Name: Lijia Wang
Hometown: San Ramon, California
Nationality: United States
University: Emory University
Degree: Psychology And Visual Arts
Languages spoken: English, Chinese (advanced) and Spanish (intermediate)
Past travel experience: Moderate
Volunteer Abroad: Caring for Disadvantaged Youth in Merida, Mexico
Duration: 2 weeks
Start month: August 2016
Claim to fame: Lijia started the Shines Club, a cross-school organization dedicated to mentoring and helping children from disadvantaged neighborhoods. Great work and thank you for your UBELONG service,Lijia!
Why did you decide to become a UBELONG Volunteer?
Although I primarily joined so that I could chaperone and give my younger brother this experience, I have always been so passionate about volunteering in underserved communities and working with children. I also love traveling, but I prefer to explore cultures as a productive and positive addition to the community, rather than as a tourist. I love being able to truly immerse myself in new environments and gaining something other than photographs for the experience, especially when I can make local friends and help people along the way.
What was your impact on your volunteer project?
Although it seemed like our particular project was all fun and games (my brother and I were in charge of recreational activities in the development center), it was important to remember that we were contributing to these people’s lives by giving the children a productive place to learn English for free, allowing their parents to focus on their daily jobs. They had a safe place to exercise, play, and learn during the summer with other children their own age. The English skills they learned could benefit them in their futures, and they also could look up to us as positive role models. As the pioneers of the recreational activities division, we gave the children more motivation to come to class every day and leave their TV screens behind.
What advice would you tell a future UBELONG Volunteer?
Keep an open mind and actively seek out places you can contribute.

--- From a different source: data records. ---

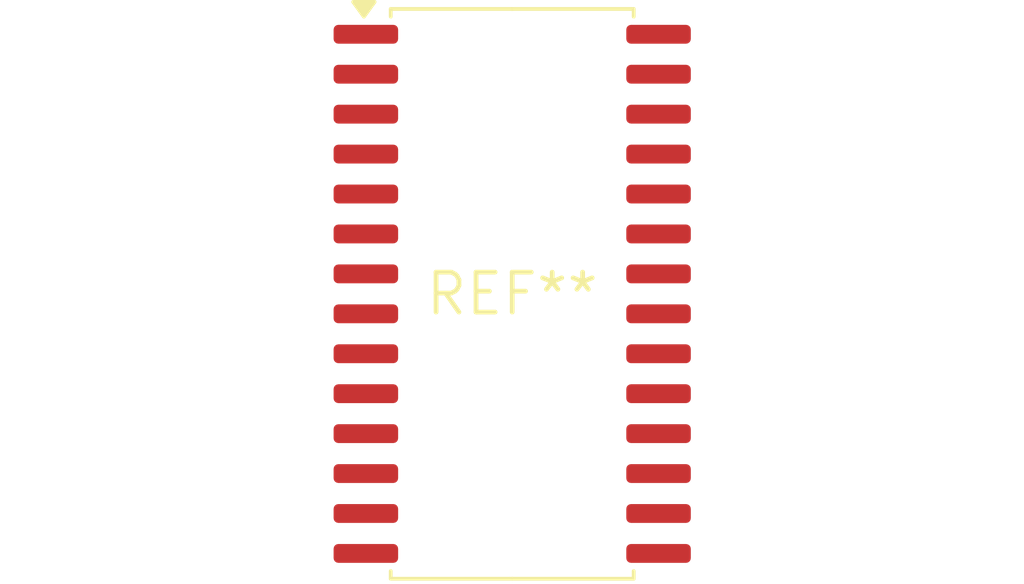
<source format=kicad_pcb>
(kicad_pcb (version 20240108) (generator pcbnew)

  (general
    (thickness 1.6)
  )

  (paper "A4")
  (layers
    (0 "F.Cu" signal)
    (31 "B.Cu" signal)
    (32 "B.Adhes" user "B.Adhesive")
    (33 "F.Adhes" user "F.Adhesive")
    (34 "B.Paste" user)
    (35 "F.Paste" user)
    (36 "B.SilkS" user "B.Silkscreen")
    (37 "F.SilkS" user "F.Silkscreen")
    (38 "B.Mask" user)
    (39 "F.Mask" user)
    (40 "Dwgs.User" user "User.Drawings")
    (41 "Cmts.User" user "User.Comments")
    (42 "Eco1.User" user "User.Eco1")
    (43 "Eco2.User" user "User.Eco2")
    (44 "Edge.Cuts" user)
    (45 "Margin" user)
    (46 "B.CrtYd" user "B.Courtyard")
    (47 "F.CrtYd" user "F.Courtyard")
    (48 "B.Fab" user)
    (49 "F.Fab" user)
    (50 "User.1" user)
    (51 "User.2" user)
    (52 "User.3" user)
    (53 "User.4" user)
    (54 "User.5" user)
    (55 "User.6" user)
    (56 "User.7" user)
    (57 "User.8" user)
    (58 "User.9" user)
  )

  (setup
    (pad_to_mask_clearance 0)
    (pcbplotparams
      (layerselection 0x00010fc_ffffffff)
      (plot_on_all_layers_selection 0x0000000_00000000)
      (disableapertmacros false)
      (usegerberextensions false)
      (usegerberattributes false)
      (usegerberadvancedattributes false)
      (creategerberjobfile false)
      (dashed_line_dash_ratio 12.000000)
      (dashed_line_gap_ratio 3.000000)
      (svgprecision 4)
      (plotframeref false)
      (viasonmask false)
      (mode 1)
      (useauxorigin false)
      (hpglpennumber 1)
      (hpglpenspeed 20)
      (hpglpendiameter 15.000000)
      (dxfpolygonmode false)
      (dxfimperialunits false)
      (dxfusepcbnewfont false)
      (psnegative false)
      (psa4output false)
      (plotreference false)
      (plotvalue false)
      (plotinvisibletext false)
      (sketchpadsonfab false)
      (subtractmaskfromsilk false)
      (outputformat 1)
      (mirror false)
      (drillshape 1)
      (scaleselection 1)
      (outputdirectory "")
    )
  )

  (net 0 "")

  (footprint "SOIC-28W_7.5x17.9mm_P1.27mm" (layer "F.Cu") (at 0 0))

)

</source>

Don’t just wait for people to tell you what to do. Make plans and find places where you can help. And don’t forget to have fun! You’re in an entirely different world with so much to offer and fantastic varieties of people to meet. Get to know the volunteer house staff, fellow volunteers, fellow travelers, locals of every class outside your volunteer placement, and the people in your placement, especially the children. Find time in between work to explore the best food and most unique parts and arts of the location. Don’t be afraid to be adventurous. If you’re working with children, don’t worry if you don’t always know exactly what you’re doing or if you don’t speak the language. They are always more than happy to improvise! If you go to Merida, go to the grutas de Calcehtok, take advantage of the free cooking class and salsa dancing offered at the hostel, and definitely dive in a cenote or two!
Tell me about somebody you met who impressed you?
While in Mexico, so many different people impressed me. There was a young boy who was barely 10 (I think his name was Marco), and he was working as a motorcycle-carriage driver to carry people to cenotes and give tours for extremely low prices. He was so young and already working despite also going to school, and he had a great sense of fun while he showed us the cenote. He enjoyed his job, but he was one of the few kids who had dreams to go to college and become a veterinarian. Our students were also so enthusiastic, welcoming, and eager to learn; and although we didn’t pry, we suspected that they might lead similar working lifestyles. They were able to have fun with whatever they could get their hands on for hours and hours. It never became boring, and during our water balloon fight, they figured out how to reuse the balloons. Also, the UBELONG team and other volunteers inspired me with their commitment to try new things, help each other out, and make a difference in the world.